> [THE RECORDS]
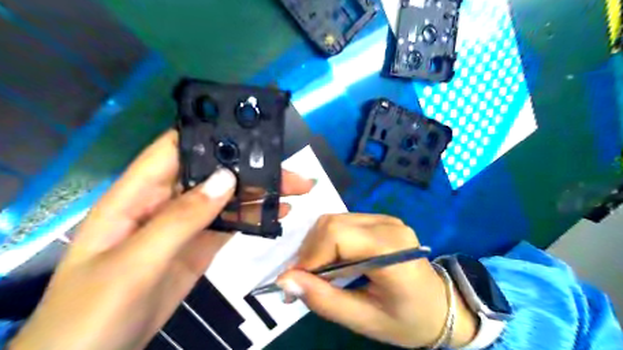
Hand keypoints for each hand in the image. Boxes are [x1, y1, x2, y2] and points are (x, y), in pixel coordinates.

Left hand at [11, 131, 316, 348]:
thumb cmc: (93, 311)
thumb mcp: (134, 263)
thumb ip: (180, 219)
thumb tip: (226, 179)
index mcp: (138, 194)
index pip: (175, 149)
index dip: (210, 134)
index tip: (251, 132)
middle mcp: (165, 202)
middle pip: (212, 174)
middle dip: (251, 169)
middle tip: (290, 173)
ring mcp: (185, 225)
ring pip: (226, 199)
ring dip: (258, 193)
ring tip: (293, 191)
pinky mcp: (199, 246)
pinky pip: (229, 224)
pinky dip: (253, 218)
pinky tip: (276, 214)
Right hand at [274, 214, 475, 347]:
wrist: (441, 307)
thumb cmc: (408, 320)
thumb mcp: (365, 320)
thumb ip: (324, 300)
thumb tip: (285, 280)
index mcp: (391, 248)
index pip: (336, 235)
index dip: (309, 256)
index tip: (295, 281)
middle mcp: (388, 225)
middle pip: (332, 223)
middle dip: (310, 251)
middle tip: (304, 279)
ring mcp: (385, 219)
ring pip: (334, 220)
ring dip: (317, 245)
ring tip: (318, 272)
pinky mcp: (380, 221)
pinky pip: (343, 223)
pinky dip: (329, 241)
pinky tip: (333, 261)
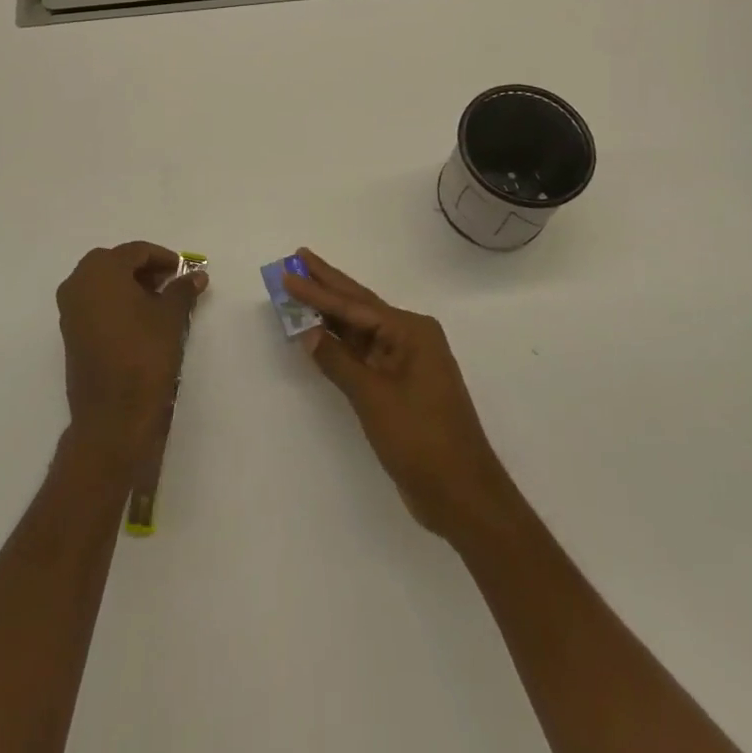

> [WHAT THE TASK REQUIRES] Retype the entries above exactly, but only from the line containing "index tip: (251, 132)" through the line containing "pinky dip: (253, 218)", both included.

> [EXERCISE ANSWER]
index tip: (251, 132)
middle mcp: (165, 202)
middle pip: (212, 174)
middle dip: (251, 169)
middle tip: (290, 173)
ring mcp: (185, 225)
ring pip: (226, 199)
ring dip: (258, 193)
ring tip: (293, 191)
pinky mcp: (199, 246)
pinky pip: (229, 224)
pinky dip: (253, 218)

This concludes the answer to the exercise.